* **WHAT NEEDS TO BE DONE**: Every line of the material below that contains the string "Figure" must appear in the answer.

* **DATA**:
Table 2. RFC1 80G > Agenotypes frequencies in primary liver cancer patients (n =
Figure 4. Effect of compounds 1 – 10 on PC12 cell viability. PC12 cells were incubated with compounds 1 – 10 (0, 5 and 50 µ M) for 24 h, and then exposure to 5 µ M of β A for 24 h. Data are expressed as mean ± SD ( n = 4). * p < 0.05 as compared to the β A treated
---
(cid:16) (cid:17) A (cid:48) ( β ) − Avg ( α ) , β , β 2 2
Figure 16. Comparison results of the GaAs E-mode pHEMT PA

* **EXPECTED ANSWER**:
Figure 4. Effect of compounds 1 – 10 on PC12 cell viability. PC12 cells were incubated with compounds 1 – 10 (0, 5 and 50 µ M) for 24 h, and then exposure to 5 µ M of β A for 24 h. Data are expressed as mean ± SD ( n = 4). * p < 0.05 as compared to the β A treated
Figure 16. Comparison results of the GaAs E-mode pHEMT PA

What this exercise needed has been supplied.